| JOB ITEM |
In the records below, set down word for word every line from the one containing "tinue Reading →" through the one containing "change its traditional", including both of those lines.

------ DATA TO EXAMINE

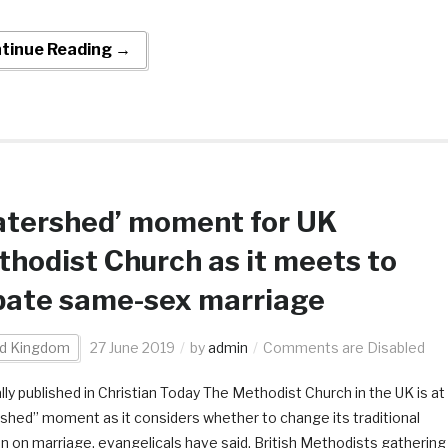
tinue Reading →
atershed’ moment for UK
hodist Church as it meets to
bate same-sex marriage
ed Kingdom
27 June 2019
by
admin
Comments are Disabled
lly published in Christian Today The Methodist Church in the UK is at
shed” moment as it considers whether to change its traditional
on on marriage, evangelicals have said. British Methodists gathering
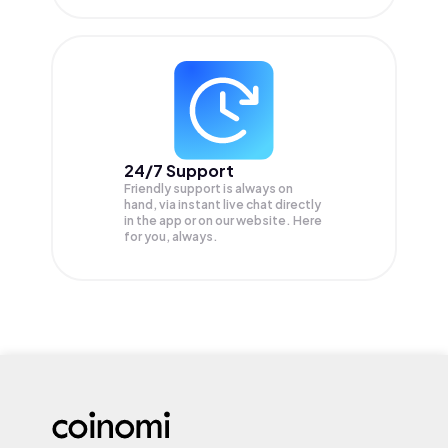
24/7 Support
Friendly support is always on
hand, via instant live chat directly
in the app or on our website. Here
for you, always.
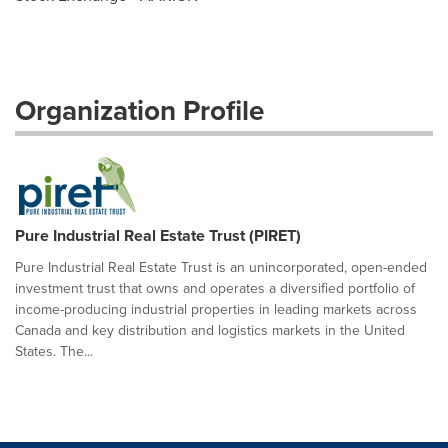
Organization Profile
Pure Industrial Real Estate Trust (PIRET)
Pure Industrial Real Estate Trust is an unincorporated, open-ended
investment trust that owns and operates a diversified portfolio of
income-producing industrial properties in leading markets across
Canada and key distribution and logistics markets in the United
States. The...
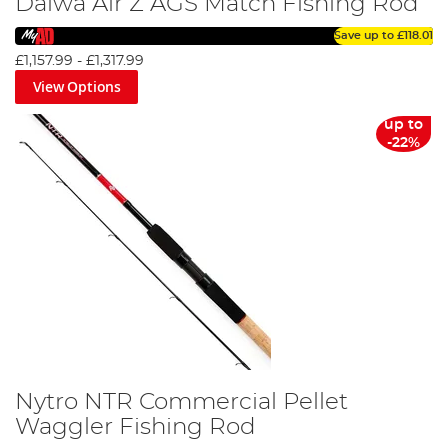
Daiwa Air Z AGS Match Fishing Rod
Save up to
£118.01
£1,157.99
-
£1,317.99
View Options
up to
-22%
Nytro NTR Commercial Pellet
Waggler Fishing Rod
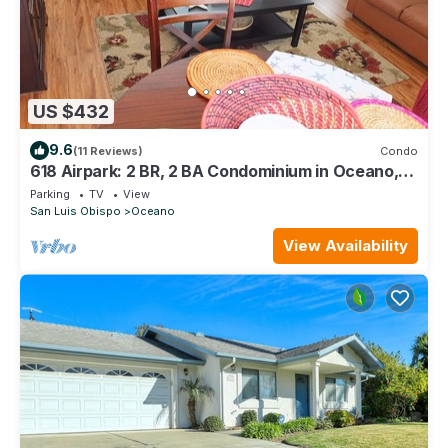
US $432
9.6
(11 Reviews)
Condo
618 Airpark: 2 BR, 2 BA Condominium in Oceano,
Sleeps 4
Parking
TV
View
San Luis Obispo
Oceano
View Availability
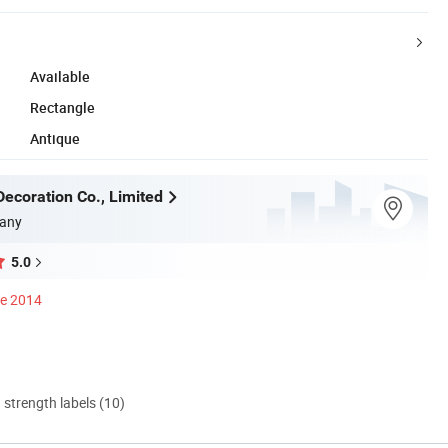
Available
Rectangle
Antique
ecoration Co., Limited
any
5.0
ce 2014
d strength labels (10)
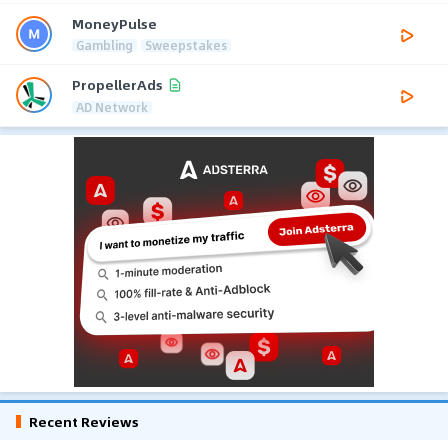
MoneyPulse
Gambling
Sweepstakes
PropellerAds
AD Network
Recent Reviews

------------
------ DATA TO EXAMINE

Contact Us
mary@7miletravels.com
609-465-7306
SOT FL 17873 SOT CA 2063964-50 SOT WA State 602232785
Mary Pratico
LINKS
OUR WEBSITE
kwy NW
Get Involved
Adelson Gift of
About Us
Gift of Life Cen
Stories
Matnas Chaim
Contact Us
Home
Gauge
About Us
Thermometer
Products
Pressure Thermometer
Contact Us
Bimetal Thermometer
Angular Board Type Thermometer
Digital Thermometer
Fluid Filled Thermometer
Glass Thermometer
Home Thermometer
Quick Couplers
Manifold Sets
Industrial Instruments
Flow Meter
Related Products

------------

| OUTPUT |
tinue Reading →
atershed’ moment for UK
hodist Church as it meets to
bate same-sex marriage
ed Kingdom
27 June 2019
by
admin
Comments are Disabled
lly published in Christian Today The Methodist Church in the UK is at
shed” moment as it considers whether to change its traditional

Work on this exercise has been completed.